Use this file to discover all available pages before exploring further.

Overview

The Assistant helps you ask questions about an organisation’s portfolio in plain English. It is useful for quick checks, meeting preparation, and turning portfolio information into a short summary. Use it to ask about performance, exposures, investment activity, allocation, and recent movements.

Before you start

Check that you are in the right organisation. Include the period or topic in your question when timing matters.

Basic and advanced use

  • Basic use: ask for a short summary of performance, allocation, or recent movements.
  • Advanced use: ask focused questions before a meeting, then check the figures in dashboards, reports, documents, or transactions.

What to ask

Useful prompts include:
  • “Summarise portfolio performance for the current quarter.”
  • “What are the largest holdings?”
  • “Which currencies is the portfolio exposed to?”
  • “What changed recently?”
  • “Show me the main contributors to movement.”
  • “What should I review before the investment meeting?”
Keep questions specific when you need a focused answer.
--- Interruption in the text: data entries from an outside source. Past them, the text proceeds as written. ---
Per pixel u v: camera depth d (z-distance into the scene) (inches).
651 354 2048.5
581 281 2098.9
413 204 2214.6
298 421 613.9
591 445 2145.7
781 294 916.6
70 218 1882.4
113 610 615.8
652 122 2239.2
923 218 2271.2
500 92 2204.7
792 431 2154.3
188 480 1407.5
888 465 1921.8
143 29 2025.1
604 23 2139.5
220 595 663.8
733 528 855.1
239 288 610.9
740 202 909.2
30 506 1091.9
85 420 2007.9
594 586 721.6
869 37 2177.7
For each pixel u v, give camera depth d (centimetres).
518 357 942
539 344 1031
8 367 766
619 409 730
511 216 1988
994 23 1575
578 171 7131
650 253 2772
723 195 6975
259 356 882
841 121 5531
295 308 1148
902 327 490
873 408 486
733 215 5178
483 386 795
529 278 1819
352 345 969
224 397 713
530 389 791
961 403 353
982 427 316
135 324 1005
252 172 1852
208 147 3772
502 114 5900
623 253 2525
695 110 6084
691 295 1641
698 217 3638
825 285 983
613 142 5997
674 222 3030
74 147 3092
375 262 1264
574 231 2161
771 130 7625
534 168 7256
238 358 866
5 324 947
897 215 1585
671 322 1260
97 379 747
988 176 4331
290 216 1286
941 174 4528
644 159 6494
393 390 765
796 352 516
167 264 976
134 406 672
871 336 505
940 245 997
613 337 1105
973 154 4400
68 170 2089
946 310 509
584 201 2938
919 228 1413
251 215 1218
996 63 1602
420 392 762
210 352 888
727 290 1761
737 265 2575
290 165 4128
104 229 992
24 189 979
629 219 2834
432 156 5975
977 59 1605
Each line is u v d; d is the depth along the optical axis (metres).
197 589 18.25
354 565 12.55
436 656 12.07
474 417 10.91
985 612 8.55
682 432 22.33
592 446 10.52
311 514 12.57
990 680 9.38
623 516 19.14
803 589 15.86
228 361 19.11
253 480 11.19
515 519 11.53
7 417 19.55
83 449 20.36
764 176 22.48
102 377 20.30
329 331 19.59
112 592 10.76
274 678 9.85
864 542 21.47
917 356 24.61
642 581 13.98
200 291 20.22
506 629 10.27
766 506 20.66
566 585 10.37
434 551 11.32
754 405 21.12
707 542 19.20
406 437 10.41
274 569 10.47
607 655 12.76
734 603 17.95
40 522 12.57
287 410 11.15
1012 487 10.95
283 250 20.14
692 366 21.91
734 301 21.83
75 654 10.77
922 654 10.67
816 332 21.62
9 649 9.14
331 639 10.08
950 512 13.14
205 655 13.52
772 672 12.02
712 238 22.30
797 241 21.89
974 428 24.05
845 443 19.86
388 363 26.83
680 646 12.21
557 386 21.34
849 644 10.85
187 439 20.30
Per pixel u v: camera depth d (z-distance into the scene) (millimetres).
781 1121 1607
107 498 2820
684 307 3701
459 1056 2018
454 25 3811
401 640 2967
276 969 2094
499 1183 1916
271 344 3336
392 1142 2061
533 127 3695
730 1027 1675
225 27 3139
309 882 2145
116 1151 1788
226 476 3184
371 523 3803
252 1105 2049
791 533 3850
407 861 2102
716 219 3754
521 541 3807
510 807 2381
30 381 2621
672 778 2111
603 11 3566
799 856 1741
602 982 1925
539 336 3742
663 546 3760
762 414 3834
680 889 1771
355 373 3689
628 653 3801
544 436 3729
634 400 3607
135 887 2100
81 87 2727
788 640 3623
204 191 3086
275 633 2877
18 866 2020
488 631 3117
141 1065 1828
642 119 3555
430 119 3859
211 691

Include the period, entity, category, or topic where relevant.

Review the answer

Assistant answers should be treated as a working summary. Before sending information to clients, trustees, committees, or external advisers, check the underlying dashboard, reports, documents, or transactions. Pay particular attention to:
  • Date range.
  • Reporting currency.
  • Filters or entity scope.
  • Recently uploaded documents.
  • Transactions entered after the period being discussed.

Clear a conversation

Use Clear chat when you want to start again for the same organisation. This is useful before switching from one task to another, such as moving from a performance question to a reporting-pack question.

Good practice

1

Ask one clear question

Short, specific questions usually produce more useful answers.
2

Include the period

Mention dates such as “March quarter” or “year to date” when timing matters.
3

Use it for preparation

Ask for review points before meetings, then confirm the figures in reports or dashboards.
4

Do the final check

Review source information before sharing commentary externally.